Given passage:
— Start —

Or this one, which shows that a story need not be a cinematic adventure to have a great logline:
A timid functionary at a Dunder Mifflin-esque corporation receives a misspelled nameplate and embarks on a quirky journey of self-discovery.
...are these wordy loglines? Or super-condensed book descriptions?
A bit of both, really.
(The second one shows that PRESS did indeed help that author to hammer his book description all the way down into a log line!)
There are even proven formulas that make it easier to create this kind of descriptive logline:
A [protagonist] must stop an [antagonist] from [antagonist’s goal].
—or—
A [protagonist] must [verb] an [antagonist] in order to [protagonist’s goal].
And to make this formula work even better, in the place of [protagonist] and [antagonist], write an adjective+noun pair that describes that character.
Formulas like this work best when you play with them instead of following them exactly. Well, like any recipe, begin by following it exactly, see what you wind up with, then play with it. For instance, notice that the very first logline example I gave you is an interesting twist on the second version of this formula: it makes the story antagonist the [protagonist], and the object of his hatred (the Apostle Paul) into the [antagonist], or at least the protagonist’s goal (to kill him):
A [rogue physicist] must [travel back in time] in order to [kill the apostle Paul].

— End —

Given material:

— Start —

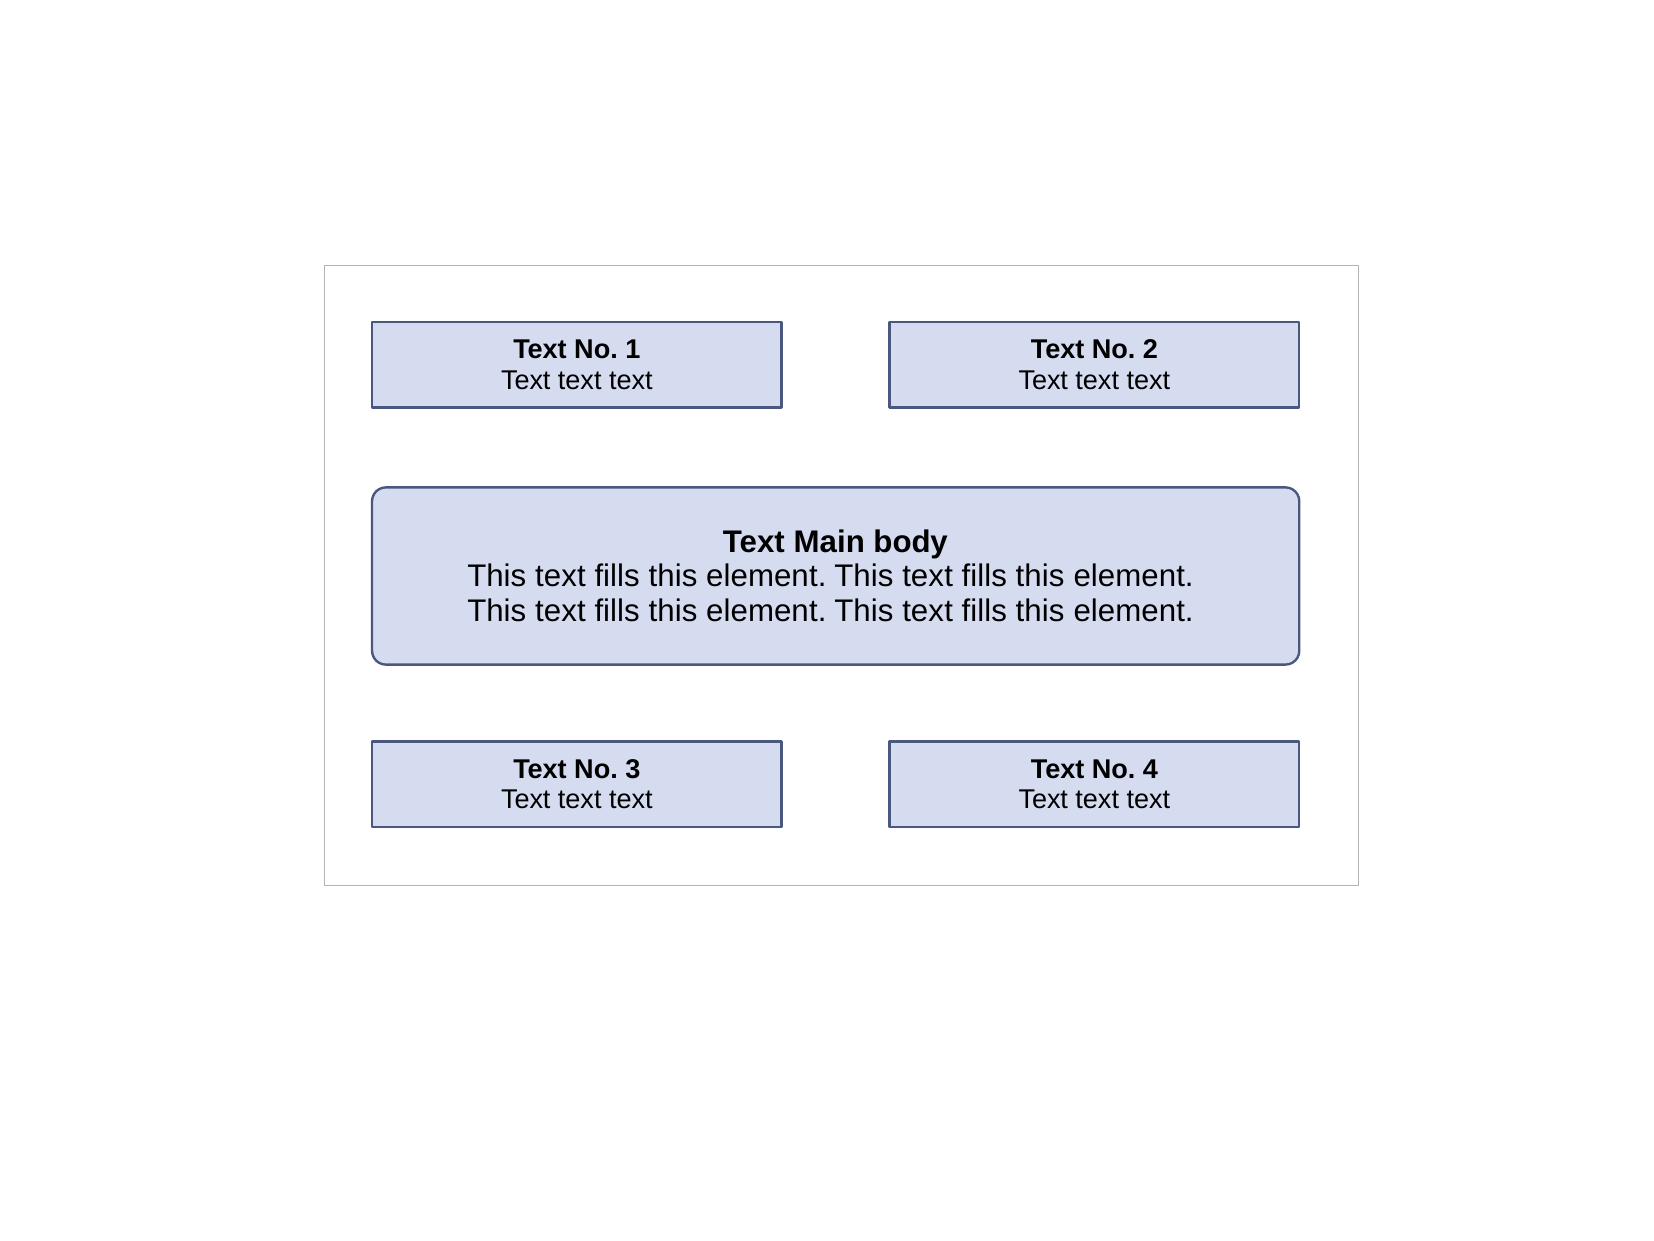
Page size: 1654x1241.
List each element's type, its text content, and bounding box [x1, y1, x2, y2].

— End —

Aim of the exercise:
Using the passage on loglines, decide whether each statement agrees with it. Answer yes or no, and quote the words that decide it.
(a) Formulas like these work best when followed exactly.
(b) An adjective+noun pair should replace [protagonist] and [antagonist].
(c) In one example logline, a timid functionary receives a misspelled nameplate.
Rely only on the text when you respond, not on the material.

Reply to the exercise:
(a) No: "Formulas like this work best when you play with them instead of following them exactly."
(b) Yes: "in the place of [protagonist] and [antagonist], write an adjective+noun pair that describes that character."
(c) Yes: "A timid functionary at a Dunder Mifflin-esque corporation receives a misspelled nameplate"